- Born: Samuel Kobina Annim
- Education: St. Augustine's College, University of Cape Coast, University of Ghana, University of Manchester
- Occupation: Statistician

= Samuel Kobina Annim =

Ghanaian economist

Samuel Kobina Annim is a Ghanaian professor of economics with specific concentration on micro development economics and applied micro econometrics, statistician and the current head of the Ghana Statistical Service. He was appointed on 1 March 2019

==Education==
Annim attended St. Augustine's College, and earned his first degree in Economics from the University of Cape Coast. He was awarded a Master of Philosophy Degree in Economics from the University of Ghana. He earned his PhD degree in Economics from Manchester University.
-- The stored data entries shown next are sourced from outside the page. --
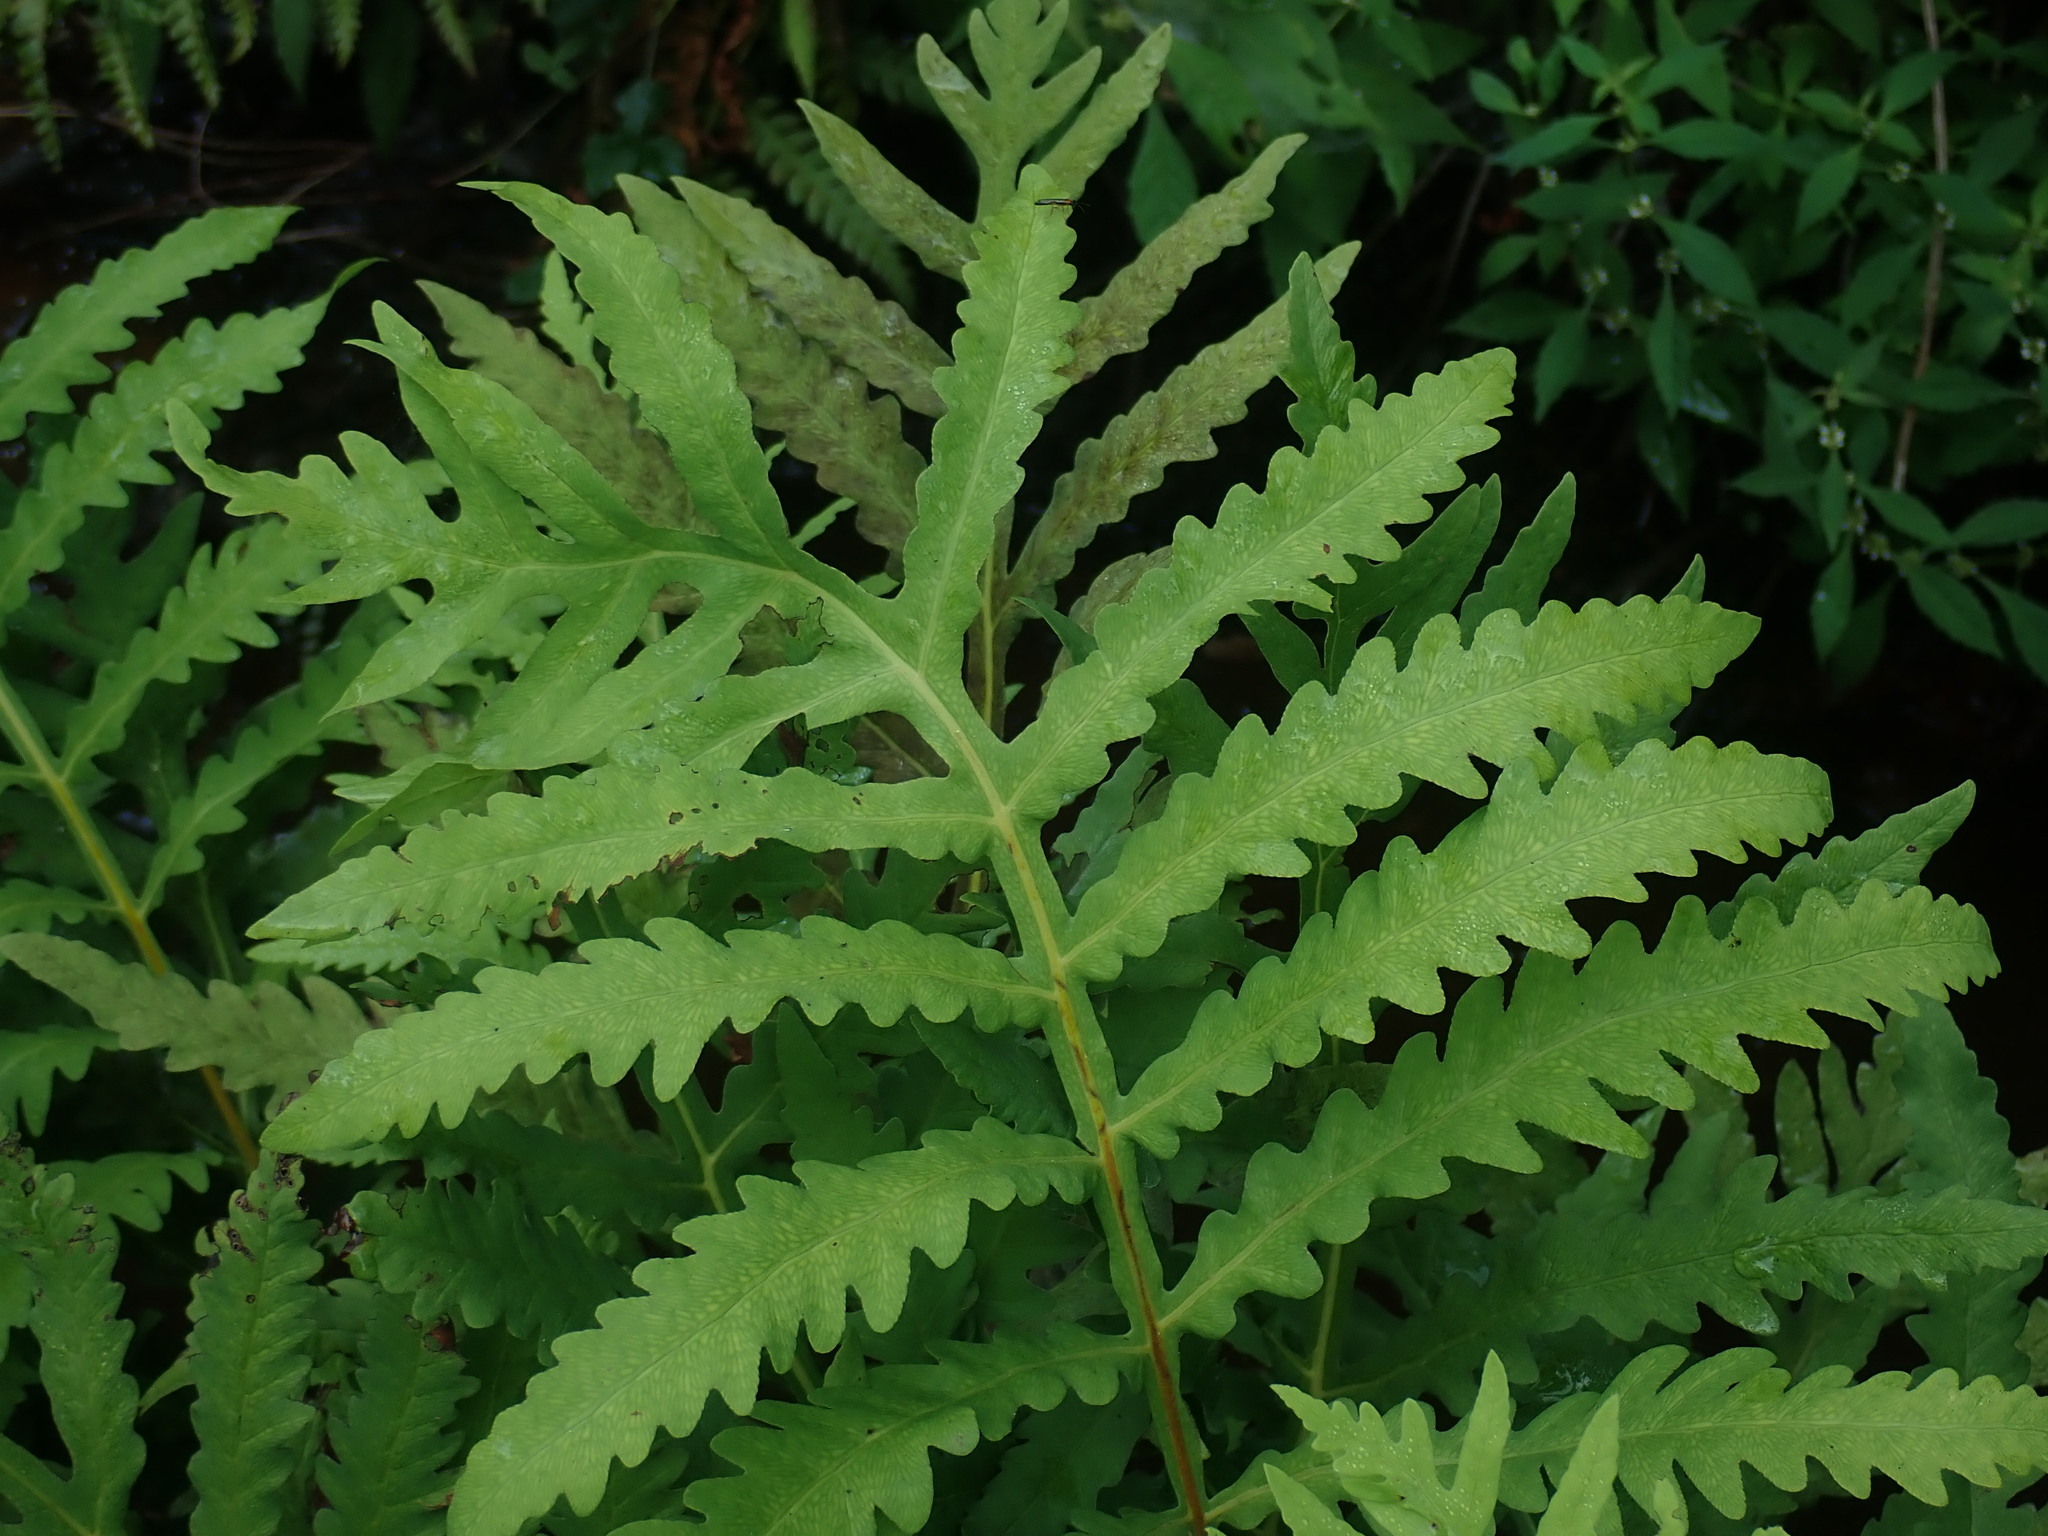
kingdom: Plantae
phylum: Tracheophyta
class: Polypodiopsida
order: Polypodiales
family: Onocleaceae
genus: Onoclea
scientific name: Onoclea sensibilis
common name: Sensitive fern
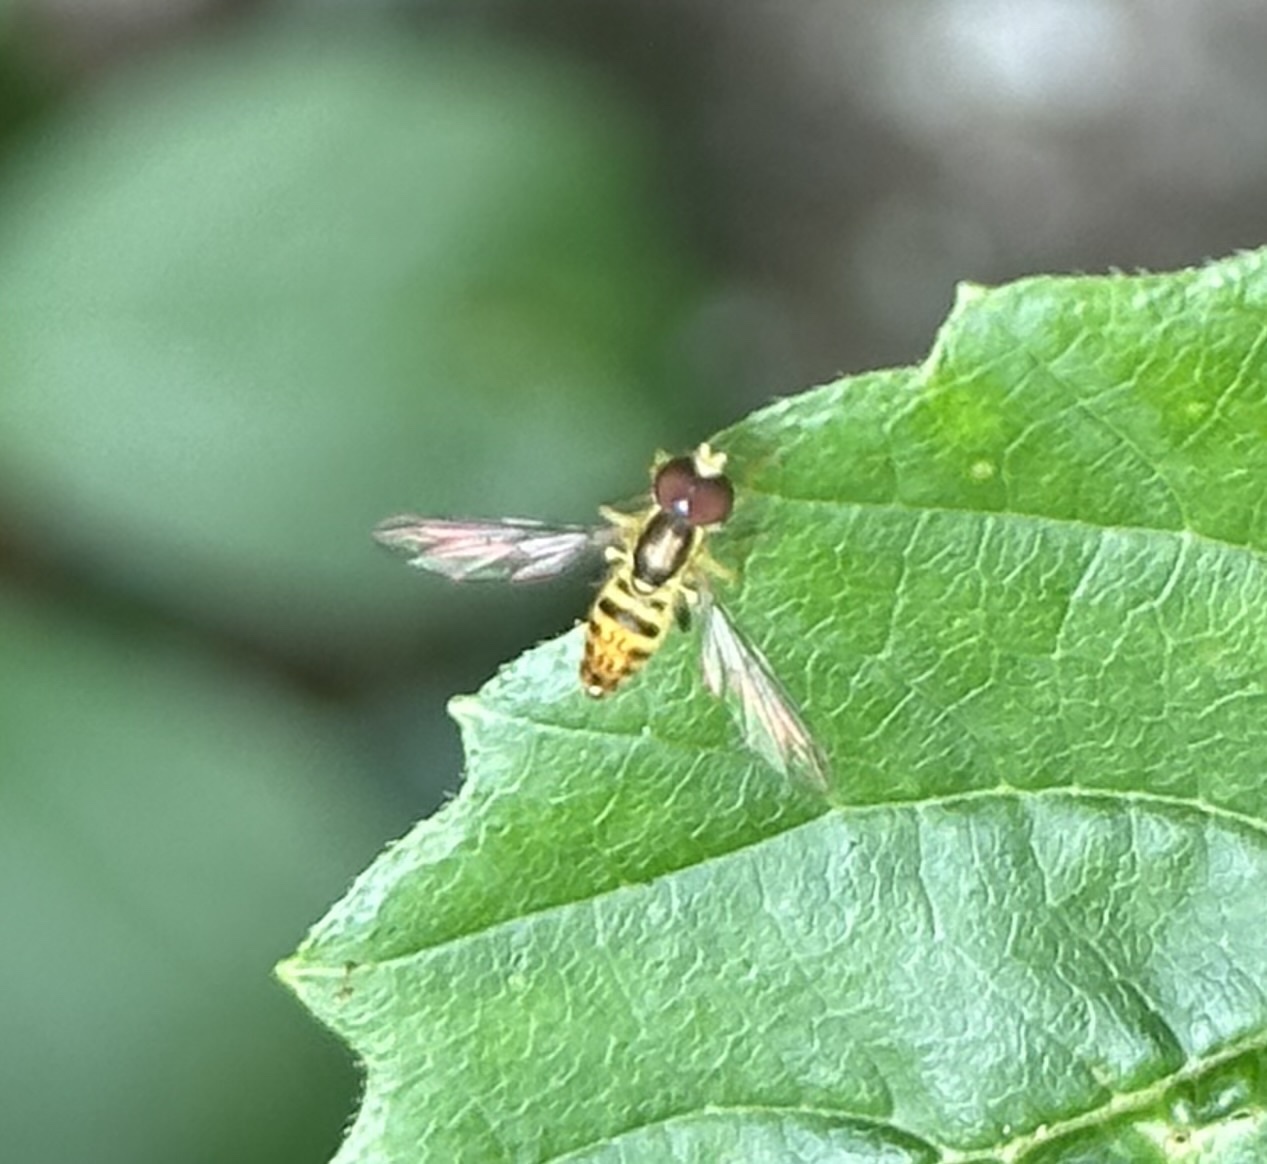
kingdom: Animalia
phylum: Arthropoda
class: Insecta
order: Diptera
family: Syrphidae
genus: Toxomerus
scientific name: Toxomerus geminatus
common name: Eastern calligrapher
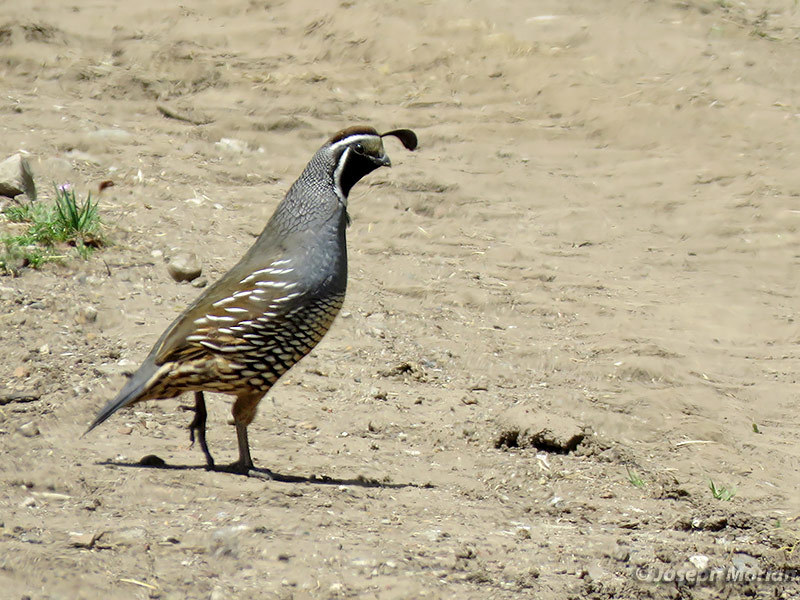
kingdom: Animalia
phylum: Chordata
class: Aves
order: Galliformes
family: Odontophoridae
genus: Callipepla
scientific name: Callipepla californica
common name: California quail
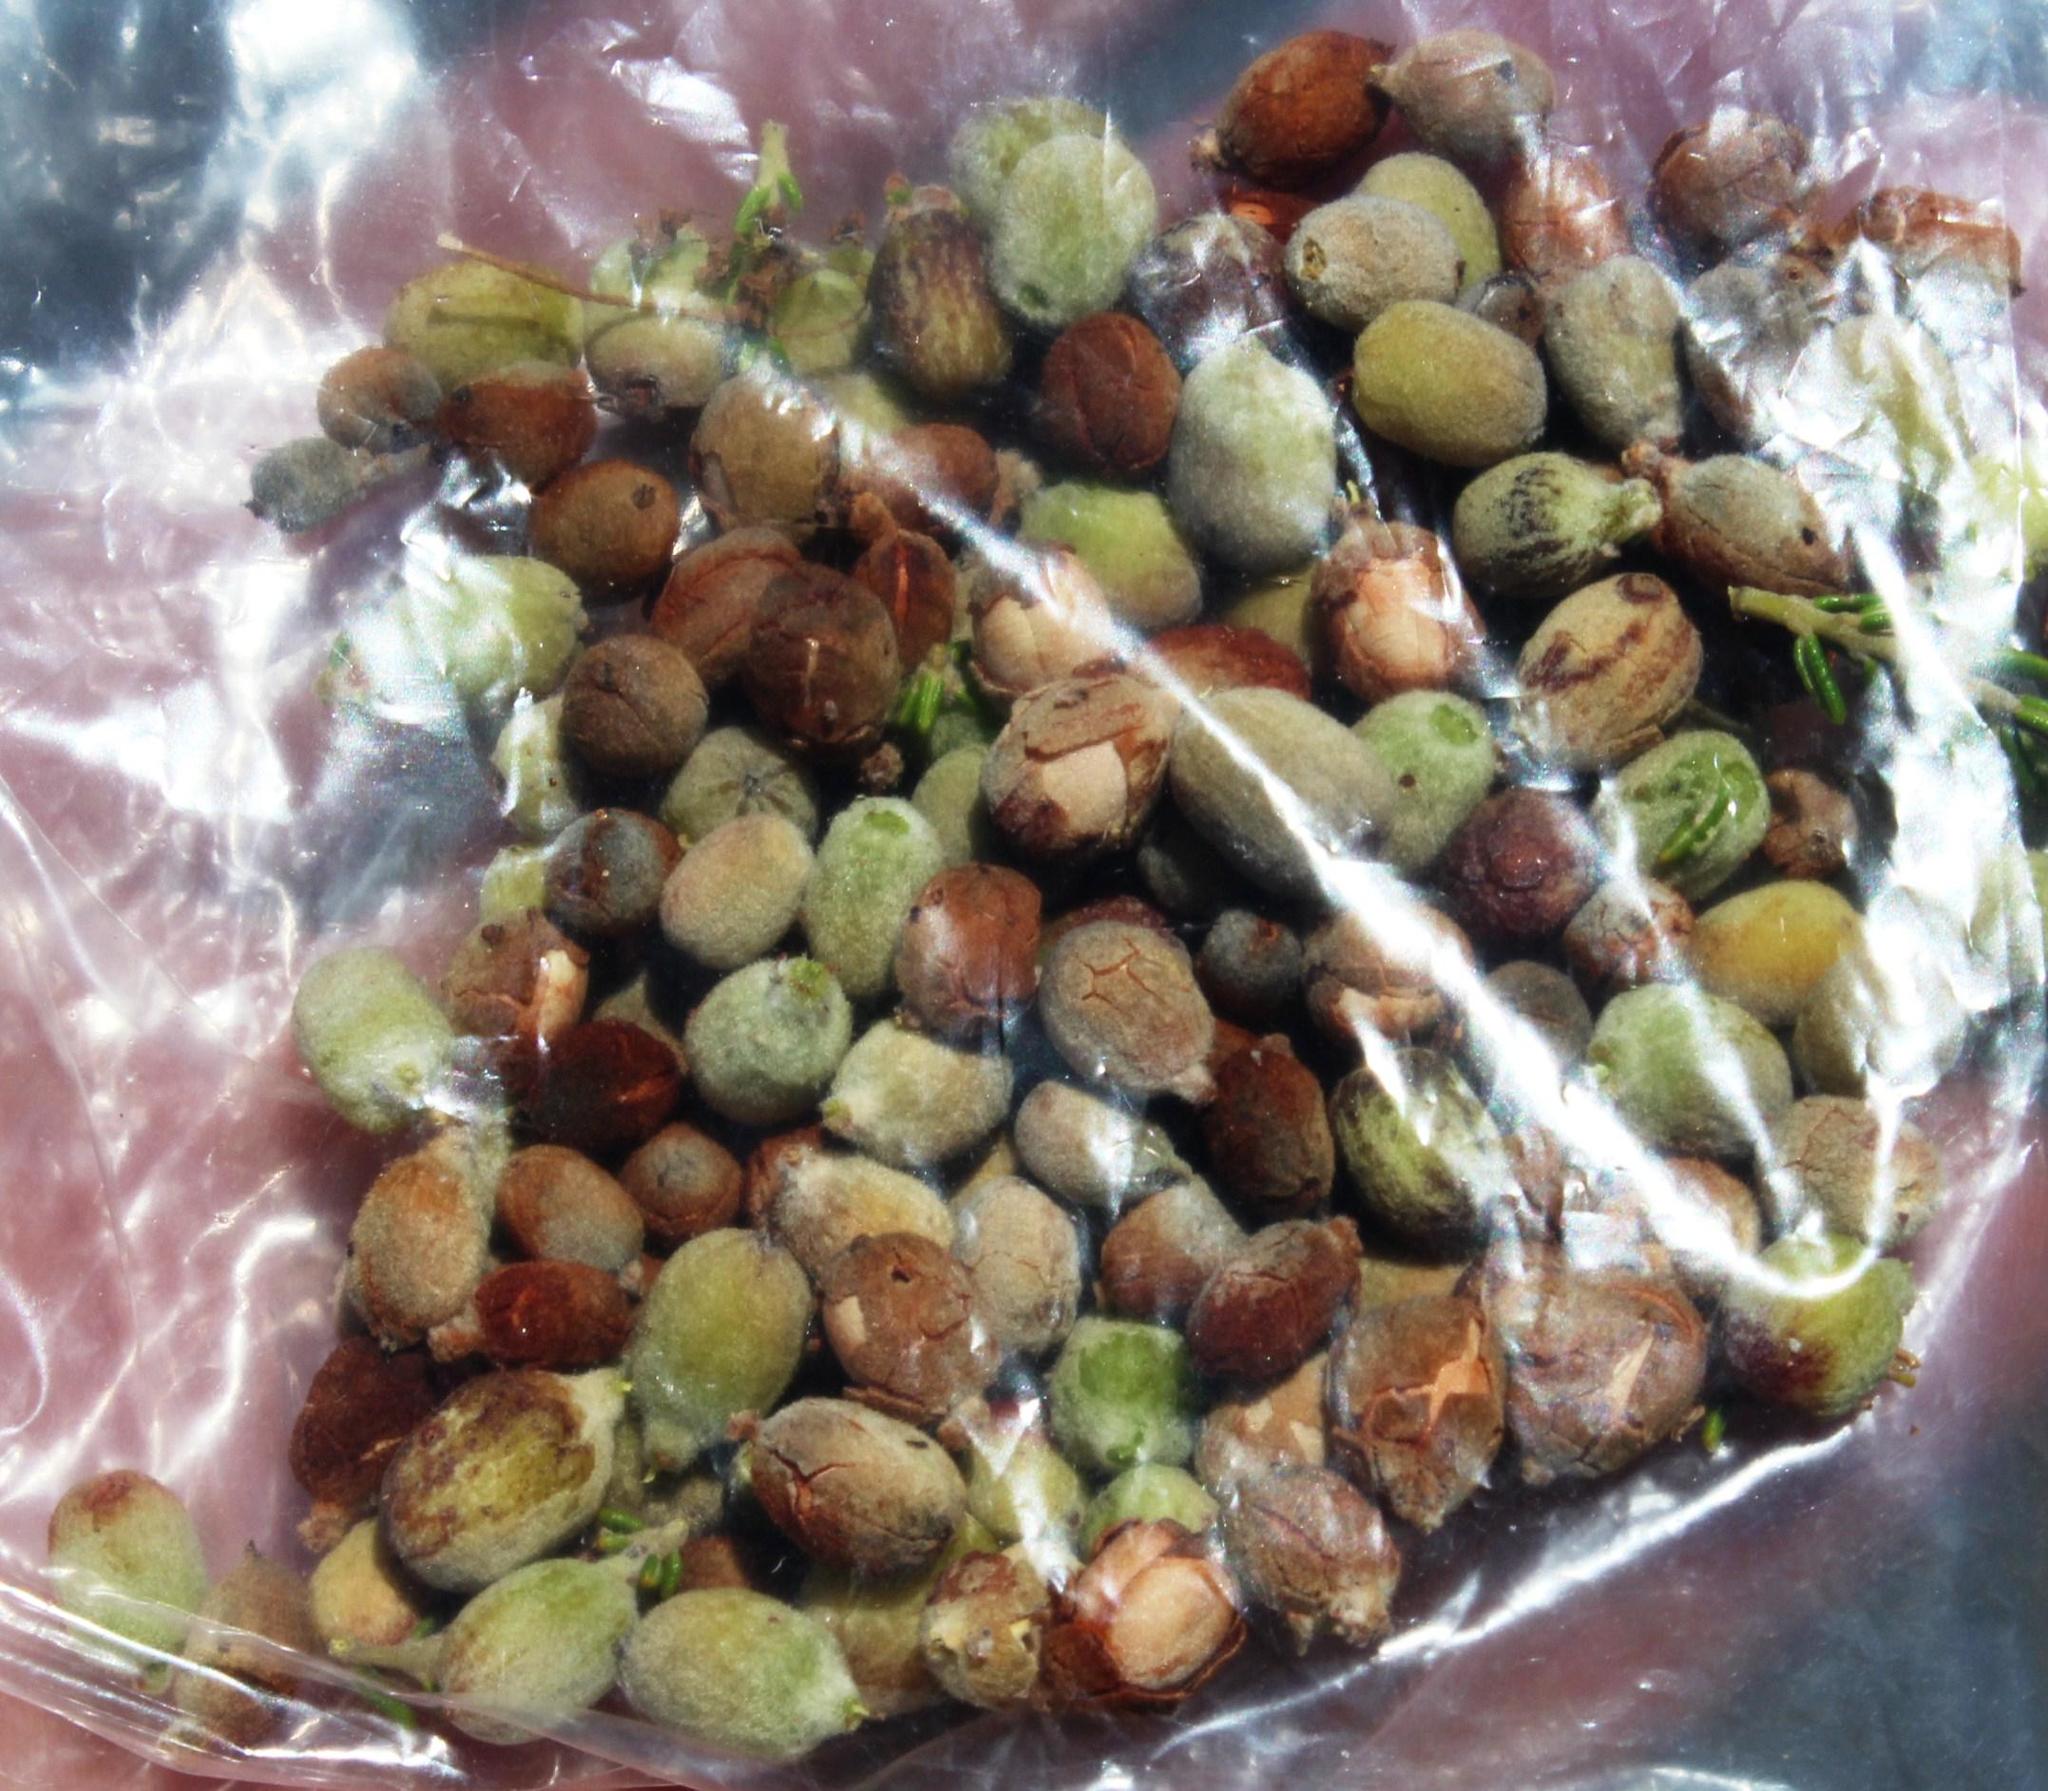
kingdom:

Following the completion of his doctoral studies, Samuel was engaged at the University of Manchester and University of Lancashire, both in the United Kingdom, in the respective capacities of Research Associate and Post-doctoral Research Fellow.

==Career==
Samuel Annim started his career as a lecturer and has approximately 20 years teaching experience in Universities both in Ghana and abroad. While at the University of Cape Coast, he contributed to a number of interventions including; institutionalization of microfinance programmes and a conference, establishment of a Data Repository Centre; upgrading the status of the Department of Economics to a School and the development of a host of policies that promotes scholarship and research administration.

==Works and publications==
Samuel Annim has more than 60 peer-reviewed journal articles, book chapters and technical reports to his credit. His publications are available in academic outlets such as World Development, Journal of Development Studies, Journal of International Development and the Oxford University Press.